Hiring to Solve a Problem vs. Hiring to Build a Team

We all hire people. Unfortunately, statistically, we’re quite bad at it. Between high failure rates of the position and overall cost of poor personnel fits, the impact to clients of inadequate hiring is one of the highest undocumented expenses most companies face. The question I keep asking myself is, how can we get better at this?

While there are great methods available to better hire for specific roles, I’ve found that the key is to realistically define what you are trying to do. When talking with managers who want to hire someone, my first question is almost always, “What are you trying to solve with this position?” The answer to this is harder than you may think.

Hiring needs for long-term success

Imagine that you’re a support manager for a software company. Let’s say you just lost one of your best people- we’ll call him Bill- who left to take another job elsewhere. Bill is an easy-going guy who has been with the organization for 10 years. As the manager, you quickly want to hire a replacement as Bill handled a lot of Support tickets and was a key member of the team.

What would the hiring manager in this example respond to the question I posted up above? Typically, the answer I get is, “I need another Bill.” Keep in mind that Bill just left after 10 years and took his knowledge of the product, the company and the client base with him. Hiring another Bill is practically impossible.

Hire to obtain tremendous impact

Although merely hiring a new person seems reasonable, it’s actually very hard if Bill was your benchmark. Let’s break it down: Bill stayed with the company for 10 years, so he was most likely not the same Bill in his first year, as he was in his later years.

My assumption is that you don’t want Bill in years one to two as he was in the midst of learning the company’s complex products and finding effective ways to work more efficiently. You also probably don’t want Bill in years nine to ten as he may have been disenfranchised as he was looking to leave.

What you want is a Bill in his prime; an eager performer, progressively getting better, wanting to learn but already knowing enough to have an immediate impact. In other words, you want to hire a person that is going to have an anticipated three years of specific training and who is able to fit in with the team. A tough job, and you will likely not know you have a “Bill” until year three.

Don’t settle for a warm body

When confronted with the reality that the likelihood of finding another Bill is clearly very hard, managers will often revert to, “Just get me another person, my existing people are overwhelmed.”

But do you really want just any other resource? If all you’re looking for is a warm body, you should be able to do that quite easily, but hiring someone out of desperation is the last thing you should do. In these situations, you are more likely to face the same issues, as the wrong hire generates long-term impact. In fact, the issue was created months ago, if not years, when you did not have a proper development plan for your staff.

Build them before you need them

Often employees are looking for a senior person to come in and have an immediate impact on their company, someone who can help them reach the next level. If you’re a fast-growing company or if you’re terrible at developing people, this is probably the only option for you.

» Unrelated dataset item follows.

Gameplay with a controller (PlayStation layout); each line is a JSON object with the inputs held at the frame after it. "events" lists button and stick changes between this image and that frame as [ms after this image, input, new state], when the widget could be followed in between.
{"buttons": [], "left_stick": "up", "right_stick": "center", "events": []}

In the first scenario, you don’t have the time. In the second, you don’t have the skill. I can understand the first, but if you fall in the second you will never recruit quality. The people you will hire are good at getting hired, good at not getting fired, but rarely good at having a positive impact on your business.

After many years of trying various things (and as obvious as it may sound), I believe the key lies in developing your own people. You can bring experienced staff into the organization but you will sometimes spend just as much time “un-training” them as you would training them to begin with.

These individuals will want to impress you with what they do know and not mention what they don’t. You will spend more time figuring out what’s going wrong and why things don’t get done when you should be focusing on building a great company.

Drive is the main catalyst in propelling able-bodied, smart people into the realms of “great” and “top-performer.”

When undergoing the hiring process, you should concentrate on finding and adding people based on core skills and overall drive. You want them to give you more options down the road when the Bill’s of the world move on. To me, drive is the main catalyst in propelling able-bodied, smart people into the realms of “great” and “top-performer.”

Don’t raise the bar too high on your hires

In software, the ability to match intellect with work ethic is highly valuable; assuming you can filter on intellect, the key variables you should hire for are: drive, focus and a willingness to constantly get better.

The hiring process is hard enough to manage already- especially for critical fits. You need to make sure you hire with an eye for the next potential position, not only the one in front of you.